1. Di pessime idee e tragici sviluppi

944 59 25
                                    

«È una pessima idea.»

L'uomo smise di scrivere. La penna che impugnava rimase incollata al foglio per qualche istante, sospesa. Era un oggetto meraviglioso, una Montblanc stilografica in legno e platino, la stessa penna che un paio d'anni prima aveva siglato ogni pagina del mio contratto d'assunzione. Ricordavo bene il suo inchiostro deciso, il tratto magico che aveva trasformato la mia vita in una favola. Almeno fino ad allora.

«Credo di non aver sentito bene.»

La penna cadde emettendo un rumore insignificante, appena udibile, ma che nel mio cuore risuonò come un boato. Bang Si-hyuk - Hitman Bang, il mio capo - lasciò che la mano ora libera gli scivolasse tra i corti capelli corvini. Dopo di che, dinanzi al mio ostinato silenzio, sfilò gli occhiali e si stropicciò le palpebre.

«Sejin, puoi concederci un momento, per favore?»

Riluttante, incontrai lo sguardo di Sejin, il mio più caro collega - il mio mentore, a dirla tutta - che nel giro di pochi istanti aveva abbandonato il suo sorriso radioso per trasformarsi in una maschera di mortificazione e incredulità.

«Certo, capo.»

Fece in tempo a sollevare le sopracciglia così tanto da farmi sentire davvero una merda, prima di abbandonare la stanza.

«Signorina Lee, lei crede che io abbia avuto una pessima idea?»

Ahia! Avevo infranto la prima regola della BigHit, ovvero non parlare male del capo - e comunque mai con il capo davanti.

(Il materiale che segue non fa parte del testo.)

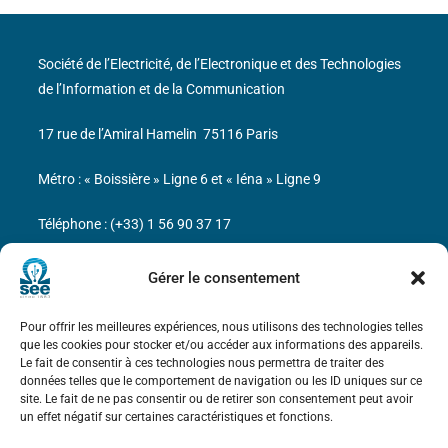
Société de l’Electricité, de l’Electronique et des Technologies
de l’Information et de la Communication
17 rue de l’Amiral Hamelin
75116 Paris
Métro : « Boissière » Ligne 6 et « Iéna » Ligne 9
Téléphone : (+33) 1 56 90 37 17
N° de SIREN : 785 393 232, Code APE : 9412Z TVA intra-
Gérer le consentement
communautaire : FR44 785 393 232
Pour offrir les meilleures expériences, nous utilisons des technologies telles
Bicentenaire des découvertes d’André-
que les cookies pour stocker et/ou accéder aux informations des appareils.
Marie Ampère
Le fait de consentir à ces technologies nous permettra de traiter des
données telles que le comportement de navigation ou les ID uniques sur ce
site. Le fait de ne pas consentir ou de retirer son consentement peut avoir
Mentions légales
un effet négatif sur certaines caractéristiques et fonctions.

«No, cioè sì, davvero una brutta idea, ma non deve prendersela, capita anche ai migliori di non vederci chiaro, e io e lei magari non so, vede le cose dall'esterno e io invece le vedo...»

«Dall'interno?» completò lui, improvvisamente divertito. Di male in peggio.

«Dall'internissimo. Le garantisco che va bene così com'è, sia per me che per... loro.»

Il signor Bang continuò a sorridere mentre le dita tozze gli massaggiavano il viso. Erano solo le otto del mattino e lui pareva già esausto. Probabilmente la causa del suo sfinimento ero io - con tutti i miei ripensamenti.

«Bee, lascia che ti dia del tu, vuoi? Bene, se io fossi un uomo di pessime idee probabilmente noi non saremmo qui, adesso» incalzò, allargando le braccia mentre il suo piccolo corpo sprofondava nella poltrona di pelle. Inchiodati al candido muro alle sue spalle, un quantitativo esorbitante di premi e notizie incorniciate ridevano di me e della mia sfrontatezza, e per un istante mi sentì davvero - e intendo davvero - stupida e incompetente, oltre che ingrata.

«Signore, io non volevo dire questo. Mi scuso se l'ho offesa.»

«Scuse accettate. Per questa volta.» Il signor Bang sorrise, malizioso.

Aveva vinto.

«Ora, se davvero non volevi dire quello che hai detto e le tue scuse sono sincere, penso andremo d'accordo. Ci tengo molto, Bee. E so che ci tieni anche tu, più di quanto potrei mai immaginare. Ora vai, Sejin ti accompagnerà. Ci aggiorneremo nel pomeriggio.»

E maledicendo la sera in cui, a cena con Sejin e altri colleghi mezzi sbronzi, avevo inviato la mia candidatura interna per quella posizione, abbandonai l'ufficio del signor Bang.

*

Poche ore dopo, camminavo con Sejin nel braccio Ovest del palazzo, diretti alla Sala V. Si trattava di una stanza di dimensioni incredibili, capace di contenere un corpo di ballo al completo più tutte le crew accessorie: registi, cameramen, truccatori e paramedici. C'era anche - e ovviamente - un ampio spazio per il buffet. Entrai cauta, felice di vedere così tanta gente tra la quale perdermi e passare inosservata il più a lungo possibile.